You’ll do 12-step programming and go to a meeting every day. You’ll enjoy listening to the speakers and hearing people just like you talk about the trial by fire they’ve endured, the lowest lows they’ve experienced in addiction, and the upstanding individuals they are today (loving family members, workers, homeowners, reliable people).  None of this – the therapy, the 12-step, will be unfamiliar to you. You’ve walked this path before – heard these same words echo verbatim in other rooms, at other times in the past. Many times. But this time is going to be different.

This time is going to be different because you’re going to make a pact with God in the middle of the night after a week of being there to not just listen to these people’s words, but to listen and ACT. To be open to and take suggestions. You’re going to tell yourself that no matter how many times you’ve heard these things before, no matter how pointless or stupid you may think they are, no matter how much you feel like God has abandoned you, you are going to try. You are going to take to heart their suggestions and implement them to the very best of your ability in everything you do if it’s the last thing you ever do as you walk this side of the Earth. You won’t know this that night in your bed as you plead with yourself to make this happen but it’s going to actually work.
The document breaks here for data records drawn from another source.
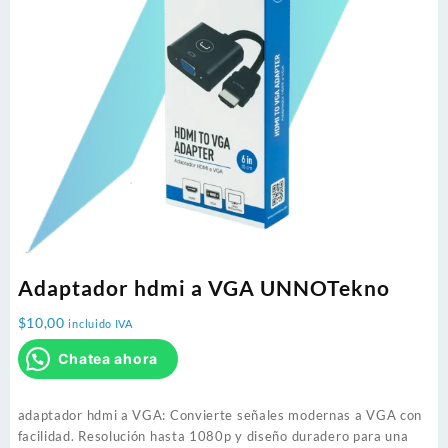
Adaptador hdmi a VGA UNNOTekno
$
10,00
incluido IVA
Chatea ahora
adaptador hdmi a VGA: Convierte señales modernas a VGA con
facilidad. Resolución hasta 1080p y diseño duradero para una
People will ask you in the future how your life was changed so dramatically and you’re going to tell them it’s because you took suggestions from people who came before you, people who were succeeding in life and sobriety, and you acted on those suggestions. That’s all there is to it. Most good ideas are simple. This will probably be the most important one in the entirety of your life’s story.
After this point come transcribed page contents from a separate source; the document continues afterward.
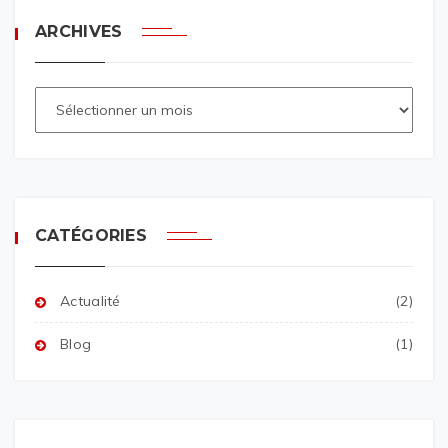
ARCHIVES
CATÉGORIES
Actualité
(2)
Blog
(1)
You’re going to make friends. You are going to laugh, true laughs, from the core of your being. You’ll experience camaraderie. You’ll leave this place and embark on the journey of a lifetime, and you won’t even know it or be able to see it or appreciate it for years to come. But you will. Eventually you’ll know. Eventually you’ll have the ability to look at yourself in the mirror and be happy with the person you see. You’ll make spirituality and spiritual practices of growth and improvement the cornerstone of your life. You’ll dig deep through all the layers of bullshit and uncover the good man, friend, and human being that was always there. You’ll learn to denigrate yourself less. You’ll learn to accept yourself, and all your human failings more. You’ll learn to try and be better despite them. You’ll take the good with the bad, the ups with the downs, you’ll traverse peaks and valleys and everything in between and still, you won’t go back. When you sit on a hard backed chair in a rehab meeting hall it’ll be because it’s your turn to share your experience, strength, and hope with someone just like you. Someone new. There will always be people in the world exactly like you and it’s important that you retain a heart of service for them, in everything you do, no matter where you go.

You’ll make a million more mistakes along the way. You’ll learn. You’ll grow. You’ll forget, and return, to the same principles and practices that set you free in the first place. If nothing else, regardless of circumstance, you’ll be authentic. Life won’t always be perfect, but it’ll be amazing.

I’m proud of you. I’m proud of you for taking the steps you’re going to take. For listening. For being open to suggestions, even when you don’t want to be. Even when your malfunctioning brain screams at you to give up, to let go, and to succumb to the darkness of your disease, the incessant craving, and leave. For taking it one moment, hour, and day at a time. For being so broken down by the bitter ends of what life has to offer that you became open to a new way. A new light. A new beginning. For becoming the blank slate that my life’s story has been written on.